> [DATASET RECORDS]:
━━━━━━━━━━━━━━━━━━━━━━━━━━━━━━

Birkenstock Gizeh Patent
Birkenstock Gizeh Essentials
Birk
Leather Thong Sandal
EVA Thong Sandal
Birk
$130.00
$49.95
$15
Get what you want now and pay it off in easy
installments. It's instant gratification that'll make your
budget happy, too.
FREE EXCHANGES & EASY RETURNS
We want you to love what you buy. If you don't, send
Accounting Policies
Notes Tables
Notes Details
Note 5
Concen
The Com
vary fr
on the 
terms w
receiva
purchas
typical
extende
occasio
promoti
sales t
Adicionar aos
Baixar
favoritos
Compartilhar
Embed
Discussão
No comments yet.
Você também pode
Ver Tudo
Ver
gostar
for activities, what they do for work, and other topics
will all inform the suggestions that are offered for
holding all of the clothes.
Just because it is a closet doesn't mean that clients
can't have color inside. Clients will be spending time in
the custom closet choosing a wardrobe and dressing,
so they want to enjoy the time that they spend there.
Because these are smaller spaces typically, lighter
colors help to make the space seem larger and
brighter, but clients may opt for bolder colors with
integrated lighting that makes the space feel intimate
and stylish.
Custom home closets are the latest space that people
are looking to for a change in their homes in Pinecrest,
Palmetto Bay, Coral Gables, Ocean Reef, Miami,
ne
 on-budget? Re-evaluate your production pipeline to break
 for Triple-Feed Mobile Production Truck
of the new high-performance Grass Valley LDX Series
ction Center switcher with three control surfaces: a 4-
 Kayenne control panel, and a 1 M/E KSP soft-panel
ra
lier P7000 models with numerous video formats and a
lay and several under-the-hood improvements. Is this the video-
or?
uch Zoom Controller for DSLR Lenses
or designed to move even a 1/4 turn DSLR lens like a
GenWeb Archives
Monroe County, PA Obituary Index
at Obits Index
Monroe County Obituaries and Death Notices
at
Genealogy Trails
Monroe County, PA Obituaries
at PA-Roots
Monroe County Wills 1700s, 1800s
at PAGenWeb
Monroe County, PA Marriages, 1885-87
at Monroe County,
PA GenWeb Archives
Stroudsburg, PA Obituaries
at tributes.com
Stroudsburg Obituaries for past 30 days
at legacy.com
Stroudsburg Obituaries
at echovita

━━━━━━━━━━━━━━━━━━━━━━━━━━━━━━

Convert the lines from the first one through the line containing "FREE EXCHANGES & EASY RETURNS" into a numbered list, leaving out any blank lines.

> [OUTPUT OF THE TASK]:
1. Birkenstock Gizeh Patent
2. Birkenstock Gizeh Essentials
3. Birk
4. Leather Thong Sandal
5. EVA Thong Sandal
6. Birk
7. $130.00
8. $49.95
9. $15
10. Get what you want now and pay it off in easy
11. installments. It's instant gratification that'll make your
12. budget happy, too.
13. FREE EXCHANGES & EASY RETURNS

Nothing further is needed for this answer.